Saturday, August 15, 2009

My Saviour Loves, He Lives

Hey

So I haven't written for 3 days. I think. Something along those lines.
The past 3 days have been kind of hectic but I'll try to recount them as best I can. I guess I have a lot to write right now. A lot in my head that kind of feels like it needs to be put down somewhere. Or said. In some fashion.

So Thursday.
Thursday was a pretty awesome day. A hard day. But still awesome =)
It was the day of the evangelical message and it was pretty tough getting my kids to sit down and listen to the message because a lot of them seem to know it already. And they took the explanation sheet =P So it was pretty cute watching them answering our questions with words out of the sheet. But yea, that's what I mainly remember from the day itself.
As I was leaving after a day of VBC and some drama practice, I saw Katy leaving with her dad and she's usually really shy, partly because she doesn't have the best understanding of english and also she's just small and shy but that day as I was leaving, she said bye to me. And it was with the cutest smile and most adorable face =)
and as I unlocked my bike she got the car window down just to say bye to me again =)
and that I guess was just breathtakingly amazing. Because for one, she never talks and she's really begun to open up. Now that I look at it, on friday, she said her rolecall number. Which is awesome. Usually people wouldn't think it's awesome.
But it is =) because usually we have to call 4 and she just raises her hand. And she's so excited everyday it makes me feel like they're really enjoying it. Which makes us enjoy it =)

Thursday was also our first K-cab training day kind of thing. And the biggest thing for me was kind of seeing how it would go and I was really excited because I'm really excited for k-cab this year because it just seems like the greatest thing. And there's a couple worries that float in my head in terms of k-cab but generally I'm excited. So on Thursday at our first meeting, we were paired up with accountability partners. And mine is Jeffrey.
He might actually be reading this. But I might as well be honest. I guess I was at first surprised and I felt kind of uncomfortable. But I'm kind of looking forward to it. Because this is something different. Something I'm going to have to work at. And that's good. Because all the things that are worth it are things that we have to work at. Real hard. And so i'm excited and yet still struggling with it kind of with God but I'm kind of beginning to understand why God planned it out like this.

That's a general wrap up of Thursday. Onto Friday.

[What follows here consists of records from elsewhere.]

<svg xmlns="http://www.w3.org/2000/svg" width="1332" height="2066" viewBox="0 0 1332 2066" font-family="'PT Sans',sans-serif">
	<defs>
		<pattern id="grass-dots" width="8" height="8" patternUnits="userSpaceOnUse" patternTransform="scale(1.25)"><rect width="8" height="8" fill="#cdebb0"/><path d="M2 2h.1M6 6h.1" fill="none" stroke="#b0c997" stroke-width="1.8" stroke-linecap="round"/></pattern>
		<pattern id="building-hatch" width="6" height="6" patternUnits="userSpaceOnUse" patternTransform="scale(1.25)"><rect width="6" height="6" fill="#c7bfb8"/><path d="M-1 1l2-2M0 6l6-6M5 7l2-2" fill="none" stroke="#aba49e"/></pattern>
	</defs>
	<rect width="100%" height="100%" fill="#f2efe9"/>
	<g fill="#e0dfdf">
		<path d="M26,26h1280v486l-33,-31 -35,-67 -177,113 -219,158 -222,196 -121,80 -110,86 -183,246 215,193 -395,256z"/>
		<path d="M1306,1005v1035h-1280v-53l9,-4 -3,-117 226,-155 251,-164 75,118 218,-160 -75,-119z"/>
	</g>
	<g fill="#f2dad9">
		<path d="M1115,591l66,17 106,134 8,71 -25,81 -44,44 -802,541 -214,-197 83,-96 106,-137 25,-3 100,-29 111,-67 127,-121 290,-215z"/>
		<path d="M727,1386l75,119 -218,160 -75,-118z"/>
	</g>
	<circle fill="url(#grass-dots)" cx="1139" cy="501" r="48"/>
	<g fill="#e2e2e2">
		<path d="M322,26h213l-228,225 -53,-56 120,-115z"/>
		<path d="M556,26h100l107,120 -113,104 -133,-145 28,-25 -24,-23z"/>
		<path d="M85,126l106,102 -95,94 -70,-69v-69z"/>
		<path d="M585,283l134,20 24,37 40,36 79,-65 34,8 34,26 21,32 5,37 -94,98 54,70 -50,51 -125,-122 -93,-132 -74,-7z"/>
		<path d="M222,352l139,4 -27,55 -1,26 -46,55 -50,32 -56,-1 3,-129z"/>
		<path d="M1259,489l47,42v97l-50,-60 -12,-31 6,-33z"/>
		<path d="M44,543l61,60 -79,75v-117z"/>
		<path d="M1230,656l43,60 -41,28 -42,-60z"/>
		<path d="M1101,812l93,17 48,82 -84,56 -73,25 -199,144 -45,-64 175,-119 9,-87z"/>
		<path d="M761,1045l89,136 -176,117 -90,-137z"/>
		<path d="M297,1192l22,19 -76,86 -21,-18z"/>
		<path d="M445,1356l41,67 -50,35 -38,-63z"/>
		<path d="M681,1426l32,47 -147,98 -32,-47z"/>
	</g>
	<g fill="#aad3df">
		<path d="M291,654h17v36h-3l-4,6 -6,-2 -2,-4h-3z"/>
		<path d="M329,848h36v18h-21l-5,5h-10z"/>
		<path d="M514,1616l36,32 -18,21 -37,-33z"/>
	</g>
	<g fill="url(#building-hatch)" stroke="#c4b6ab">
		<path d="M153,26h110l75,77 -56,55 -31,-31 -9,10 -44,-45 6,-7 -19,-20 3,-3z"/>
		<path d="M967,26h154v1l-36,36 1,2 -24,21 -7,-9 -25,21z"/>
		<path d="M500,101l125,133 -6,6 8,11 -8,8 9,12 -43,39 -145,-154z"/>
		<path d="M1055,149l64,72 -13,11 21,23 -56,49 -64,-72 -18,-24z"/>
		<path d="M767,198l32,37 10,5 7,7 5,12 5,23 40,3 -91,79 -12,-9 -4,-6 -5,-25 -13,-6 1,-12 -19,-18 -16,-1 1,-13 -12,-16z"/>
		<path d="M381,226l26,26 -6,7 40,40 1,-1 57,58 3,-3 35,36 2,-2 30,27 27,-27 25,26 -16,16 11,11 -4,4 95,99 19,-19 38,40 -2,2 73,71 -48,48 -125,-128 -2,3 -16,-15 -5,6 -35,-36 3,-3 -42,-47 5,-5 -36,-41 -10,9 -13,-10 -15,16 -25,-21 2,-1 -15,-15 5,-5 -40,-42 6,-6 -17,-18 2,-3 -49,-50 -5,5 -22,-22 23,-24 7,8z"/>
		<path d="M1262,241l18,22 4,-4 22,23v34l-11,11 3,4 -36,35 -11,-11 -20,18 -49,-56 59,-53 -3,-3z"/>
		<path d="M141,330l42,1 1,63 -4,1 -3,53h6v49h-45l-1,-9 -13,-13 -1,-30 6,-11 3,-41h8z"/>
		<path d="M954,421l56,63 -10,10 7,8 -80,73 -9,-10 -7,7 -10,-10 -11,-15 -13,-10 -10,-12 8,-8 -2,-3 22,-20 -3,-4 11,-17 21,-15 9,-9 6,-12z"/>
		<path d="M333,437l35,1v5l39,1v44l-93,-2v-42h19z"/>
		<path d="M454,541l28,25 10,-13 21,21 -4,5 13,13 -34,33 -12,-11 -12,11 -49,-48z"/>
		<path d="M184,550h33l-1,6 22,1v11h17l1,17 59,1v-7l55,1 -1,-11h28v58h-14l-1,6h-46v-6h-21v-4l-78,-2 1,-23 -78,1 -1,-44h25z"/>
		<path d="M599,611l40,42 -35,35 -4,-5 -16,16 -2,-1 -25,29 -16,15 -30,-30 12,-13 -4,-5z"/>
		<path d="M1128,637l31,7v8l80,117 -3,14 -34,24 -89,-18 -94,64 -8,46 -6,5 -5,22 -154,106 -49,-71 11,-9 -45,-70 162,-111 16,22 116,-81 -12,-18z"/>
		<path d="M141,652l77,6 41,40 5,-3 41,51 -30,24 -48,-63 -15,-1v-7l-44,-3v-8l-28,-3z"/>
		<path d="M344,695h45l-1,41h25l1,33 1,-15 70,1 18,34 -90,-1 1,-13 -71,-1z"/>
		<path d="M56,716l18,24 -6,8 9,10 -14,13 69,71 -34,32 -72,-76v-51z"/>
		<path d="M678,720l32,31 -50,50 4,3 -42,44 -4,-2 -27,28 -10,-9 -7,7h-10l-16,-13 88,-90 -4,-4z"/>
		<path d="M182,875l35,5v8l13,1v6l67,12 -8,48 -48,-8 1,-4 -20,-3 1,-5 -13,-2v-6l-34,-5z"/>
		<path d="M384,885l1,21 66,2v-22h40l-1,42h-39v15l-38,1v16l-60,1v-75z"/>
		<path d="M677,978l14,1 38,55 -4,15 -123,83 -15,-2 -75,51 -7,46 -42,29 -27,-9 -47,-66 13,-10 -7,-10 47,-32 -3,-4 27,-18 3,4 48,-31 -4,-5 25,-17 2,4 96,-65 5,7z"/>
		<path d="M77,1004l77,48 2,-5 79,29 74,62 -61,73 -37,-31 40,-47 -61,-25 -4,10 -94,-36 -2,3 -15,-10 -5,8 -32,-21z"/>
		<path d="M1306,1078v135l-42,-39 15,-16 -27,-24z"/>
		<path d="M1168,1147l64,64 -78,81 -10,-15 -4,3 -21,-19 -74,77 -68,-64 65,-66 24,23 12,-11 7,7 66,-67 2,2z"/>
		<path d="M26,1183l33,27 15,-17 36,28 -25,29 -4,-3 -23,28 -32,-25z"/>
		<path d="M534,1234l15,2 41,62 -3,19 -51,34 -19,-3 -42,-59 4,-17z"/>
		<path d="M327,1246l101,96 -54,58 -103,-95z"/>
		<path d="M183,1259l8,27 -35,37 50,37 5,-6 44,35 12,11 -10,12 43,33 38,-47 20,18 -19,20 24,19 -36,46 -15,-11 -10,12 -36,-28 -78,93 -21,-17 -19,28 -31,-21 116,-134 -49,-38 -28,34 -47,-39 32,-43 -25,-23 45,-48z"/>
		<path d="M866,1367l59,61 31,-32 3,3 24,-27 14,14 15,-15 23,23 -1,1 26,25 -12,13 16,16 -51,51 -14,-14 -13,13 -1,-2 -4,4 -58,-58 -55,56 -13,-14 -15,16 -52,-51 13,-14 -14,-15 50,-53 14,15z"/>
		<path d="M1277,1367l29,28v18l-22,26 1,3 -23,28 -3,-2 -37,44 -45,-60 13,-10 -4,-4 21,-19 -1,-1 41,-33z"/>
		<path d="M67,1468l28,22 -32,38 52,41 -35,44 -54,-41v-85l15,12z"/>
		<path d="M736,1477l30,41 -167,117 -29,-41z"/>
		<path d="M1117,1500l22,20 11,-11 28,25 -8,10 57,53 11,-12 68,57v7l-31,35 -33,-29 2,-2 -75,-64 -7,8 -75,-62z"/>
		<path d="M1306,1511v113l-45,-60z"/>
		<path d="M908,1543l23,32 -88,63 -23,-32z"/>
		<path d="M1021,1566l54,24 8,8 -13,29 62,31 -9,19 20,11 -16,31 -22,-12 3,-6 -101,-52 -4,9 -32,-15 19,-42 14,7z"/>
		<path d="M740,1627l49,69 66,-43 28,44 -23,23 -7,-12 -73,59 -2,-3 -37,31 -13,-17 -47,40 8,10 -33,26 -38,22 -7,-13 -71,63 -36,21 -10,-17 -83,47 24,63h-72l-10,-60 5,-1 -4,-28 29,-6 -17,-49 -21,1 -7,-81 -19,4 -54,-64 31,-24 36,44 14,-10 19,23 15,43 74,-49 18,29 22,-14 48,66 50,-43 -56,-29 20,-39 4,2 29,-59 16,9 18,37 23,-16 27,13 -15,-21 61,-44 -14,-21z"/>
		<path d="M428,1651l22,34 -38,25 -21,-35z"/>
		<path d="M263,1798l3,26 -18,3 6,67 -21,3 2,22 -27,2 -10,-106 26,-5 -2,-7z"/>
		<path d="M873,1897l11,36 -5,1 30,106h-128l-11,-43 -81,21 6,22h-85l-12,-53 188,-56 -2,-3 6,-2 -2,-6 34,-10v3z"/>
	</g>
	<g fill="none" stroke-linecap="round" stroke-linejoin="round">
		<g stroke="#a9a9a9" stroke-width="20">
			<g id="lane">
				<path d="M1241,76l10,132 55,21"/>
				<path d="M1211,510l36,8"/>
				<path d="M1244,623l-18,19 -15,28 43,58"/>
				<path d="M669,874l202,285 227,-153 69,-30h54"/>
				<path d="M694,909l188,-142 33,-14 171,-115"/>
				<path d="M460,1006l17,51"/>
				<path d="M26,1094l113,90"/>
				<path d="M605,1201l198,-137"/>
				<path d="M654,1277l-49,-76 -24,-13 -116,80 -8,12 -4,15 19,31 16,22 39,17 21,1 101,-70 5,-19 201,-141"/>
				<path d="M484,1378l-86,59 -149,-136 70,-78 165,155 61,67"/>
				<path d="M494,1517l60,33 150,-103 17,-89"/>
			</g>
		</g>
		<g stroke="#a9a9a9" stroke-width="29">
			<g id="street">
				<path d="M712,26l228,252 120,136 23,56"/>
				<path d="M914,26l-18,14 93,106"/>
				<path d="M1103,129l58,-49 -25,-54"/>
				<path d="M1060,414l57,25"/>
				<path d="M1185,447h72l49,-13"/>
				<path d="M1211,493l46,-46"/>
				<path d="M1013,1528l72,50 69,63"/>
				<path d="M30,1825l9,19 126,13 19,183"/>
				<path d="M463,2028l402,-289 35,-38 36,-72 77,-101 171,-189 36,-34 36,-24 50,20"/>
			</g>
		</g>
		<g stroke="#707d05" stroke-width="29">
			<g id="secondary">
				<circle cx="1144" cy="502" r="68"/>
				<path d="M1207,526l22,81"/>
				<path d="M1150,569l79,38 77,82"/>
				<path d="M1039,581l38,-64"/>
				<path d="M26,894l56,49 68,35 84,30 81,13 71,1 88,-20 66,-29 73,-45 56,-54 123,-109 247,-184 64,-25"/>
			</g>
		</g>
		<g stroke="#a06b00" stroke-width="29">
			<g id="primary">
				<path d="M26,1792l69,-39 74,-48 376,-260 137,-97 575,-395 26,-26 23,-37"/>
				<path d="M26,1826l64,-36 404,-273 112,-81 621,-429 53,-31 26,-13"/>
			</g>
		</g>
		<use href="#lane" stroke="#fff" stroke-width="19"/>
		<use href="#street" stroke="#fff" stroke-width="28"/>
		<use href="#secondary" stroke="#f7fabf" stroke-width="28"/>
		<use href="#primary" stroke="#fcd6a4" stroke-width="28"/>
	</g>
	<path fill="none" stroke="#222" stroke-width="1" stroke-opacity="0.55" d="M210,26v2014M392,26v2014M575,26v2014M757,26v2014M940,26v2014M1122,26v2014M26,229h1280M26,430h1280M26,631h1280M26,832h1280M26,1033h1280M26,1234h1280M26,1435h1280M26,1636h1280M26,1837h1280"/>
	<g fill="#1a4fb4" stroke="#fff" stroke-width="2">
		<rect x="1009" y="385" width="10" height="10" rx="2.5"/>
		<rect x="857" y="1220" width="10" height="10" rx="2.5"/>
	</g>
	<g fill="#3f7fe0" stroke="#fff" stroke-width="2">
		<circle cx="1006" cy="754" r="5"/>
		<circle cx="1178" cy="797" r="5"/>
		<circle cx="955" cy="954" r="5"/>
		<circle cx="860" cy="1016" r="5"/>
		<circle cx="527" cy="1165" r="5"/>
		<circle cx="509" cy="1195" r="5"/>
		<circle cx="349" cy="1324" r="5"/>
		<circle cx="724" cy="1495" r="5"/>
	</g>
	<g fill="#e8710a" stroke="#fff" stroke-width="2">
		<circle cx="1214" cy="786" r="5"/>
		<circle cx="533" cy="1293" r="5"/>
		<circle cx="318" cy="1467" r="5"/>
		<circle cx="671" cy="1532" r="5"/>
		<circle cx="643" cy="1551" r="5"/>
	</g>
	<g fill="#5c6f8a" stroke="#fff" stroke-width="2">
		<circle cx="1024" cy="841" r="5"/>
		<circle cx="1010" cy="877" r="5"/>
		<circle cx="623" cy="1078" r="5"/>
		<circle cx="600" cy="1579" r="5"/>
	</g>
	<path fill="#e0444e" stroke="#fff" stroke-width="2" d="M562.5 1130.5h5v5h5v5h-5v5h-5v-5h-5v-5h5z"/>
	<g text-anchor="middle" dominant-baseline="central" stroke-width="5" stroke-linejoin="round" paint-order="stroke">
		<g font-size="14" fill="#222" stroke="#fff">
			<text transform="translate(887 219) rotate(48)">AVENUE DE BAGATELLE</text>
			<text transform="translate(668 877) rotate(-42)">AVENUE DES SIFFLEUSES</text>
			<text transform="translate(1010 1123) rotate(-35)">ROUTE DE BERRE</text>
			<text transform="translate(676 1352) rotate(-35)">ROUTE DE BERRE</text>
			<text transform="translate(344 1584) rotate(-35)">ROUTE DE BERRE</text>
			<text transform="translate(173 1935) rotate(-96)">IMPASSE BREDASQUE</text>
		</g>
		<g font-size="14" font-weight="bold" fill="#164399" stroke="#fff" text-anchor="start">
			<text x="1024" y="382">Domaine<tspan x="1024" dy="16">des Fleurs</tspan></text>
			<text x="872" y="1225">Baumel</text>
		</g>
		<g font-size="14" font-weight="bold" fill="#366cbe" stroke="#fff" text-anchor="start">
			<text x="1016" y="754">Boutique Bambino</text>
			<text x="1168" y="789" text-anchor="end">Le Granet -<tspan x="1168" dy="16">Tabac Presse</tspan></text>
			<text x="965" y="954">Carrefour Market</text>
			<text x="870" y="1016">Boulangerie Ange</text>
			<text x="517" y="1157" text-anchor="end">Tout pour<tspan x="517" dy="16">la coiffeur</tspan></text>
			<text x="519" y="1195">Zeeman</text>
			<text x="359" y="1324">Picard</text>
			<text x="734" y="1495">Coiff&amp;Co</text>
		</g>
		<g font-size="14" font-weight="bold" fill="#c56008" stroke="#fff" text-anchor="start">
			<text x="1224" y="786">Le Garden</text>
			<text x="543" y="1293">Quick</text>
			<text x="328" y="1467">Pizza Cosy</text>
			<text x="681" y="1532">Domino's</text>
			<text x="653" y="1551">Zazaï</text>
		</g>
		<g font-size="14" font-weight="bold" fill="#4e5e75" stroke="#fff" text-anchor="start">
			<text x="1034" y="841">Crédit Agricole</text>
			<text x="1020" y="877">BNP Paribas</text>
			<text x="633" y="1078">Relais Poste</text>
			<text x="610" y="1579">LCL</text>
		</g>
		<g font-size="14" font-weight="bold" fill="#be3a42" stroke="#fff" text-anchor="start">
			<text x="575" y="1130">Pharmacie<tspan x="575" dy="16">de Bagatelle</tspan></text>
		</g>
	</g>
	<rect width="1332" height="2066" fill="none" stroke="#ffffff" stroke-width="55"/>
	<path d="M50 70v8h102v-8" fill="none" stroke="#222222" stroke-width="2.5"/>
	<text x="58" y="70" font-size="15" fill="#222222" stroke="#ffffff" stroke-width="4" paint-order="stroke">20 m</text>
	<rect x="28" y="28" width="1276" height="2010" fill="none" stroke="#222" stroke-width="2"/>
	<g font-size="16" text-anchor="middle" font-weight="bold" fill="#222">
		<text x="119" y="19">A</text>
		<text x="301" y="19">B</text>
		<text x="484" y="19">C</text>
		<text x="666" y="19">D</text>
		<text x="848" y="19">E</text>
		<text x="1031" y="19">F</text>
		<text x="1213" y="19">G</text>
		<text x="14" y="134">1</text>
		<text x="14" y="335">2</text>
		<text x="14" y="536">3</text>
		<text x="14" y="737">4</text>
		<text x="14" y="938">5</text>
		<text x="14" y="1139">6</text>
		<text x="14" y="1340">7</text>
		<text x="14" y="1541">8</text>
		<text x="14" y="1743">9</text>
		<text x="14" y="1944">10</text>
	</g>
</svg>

Friday was the pool day. I guess the whole day I was kind of waiting up to the pool because well...it seemed pretty exciting going to the pool with my kids =) It was. One or two things that were kind of strange and kind of made me feel...maybe that's for another time. But it was mostly really good.
I guess when you think about it, it was fast. The fact that a whole week has passed. Half of it's gone. Just...gone. And it's kind of sad in a way because I tend to think about each day as it goes by with a mindset of kind of getting to the next station and having fun with the kids but at the end of it all I guess i'm sad because it feels like it's actually been really short.
I'm excited for this following week.

Fellowship yesterday was also pretty awesome. We did worship outside. It felt...bold I guess but not even bold but it felt so natural. Worship outside purely acoustic with everyone kind of like doing whatever they wanted like sway or clap or whatever and it felt so...easy. Like there was no AV to worry about and it was just so much more simple. But I felt kind of weird when I was running around playing the sports and sweating like mad. I guess I felt kind of weird in the fact that I wasn't really talented in the sport and yet I was being a little crazy. And I was probably really sweaty. =\ But I met someone new. And it's probably the first new person I've never met before that I talked to more than a simple introduction. It was pretty awesome. Ryan's cool =) Won't add him on Facebook though. Not at this point. And probably because I just don't go on facebook anymore.

After fellowship I walked to Simon's house to put down his guitar and then we walked to Steph's house. For the sleepover. That we've been planning for a while kind of.
So while we walked we talked. And I guess it was something that I needed to talk about but didn't know how. And thank God that I have awesome brothers. I guess I talked mainly about the whole girl issue. And I haven't come to a solid conclusion. I haven't. I kind of wondered a lot about it today.
I guess i'm going to have to tell her. I owe it to her. I do. I just don't know what I'm going to do. Because well...I should. And she probably kind of already knows anyway.
The sleepover was pretty cool. Not what I expected. Sad that the night went by so fast. And the afternoon kind of passed fast. But it was nice seeing everyone sleeping. So peaceful. As if there wasn't a care in the world. While the world spun around and 6 billion people were living their lives.

And in terms of God I've been feeling kind of empty in terms of that. Just like the fact that VBC has been really draining and I haven't been able to spend as much time as I'd like. I'm actually going to go in like 5 minutes so that I can try to spend however much time I want on devos. I feel like I haven't talked to God in a while. Like talked. Just about. And it's different from talking to Sam or simon but it could be just as if not more amazing.

And so I conclude here
It's been a while since I posted
So i made a super long post =)

hopefully I can keep it up.
There's a lot to do. But that's alright.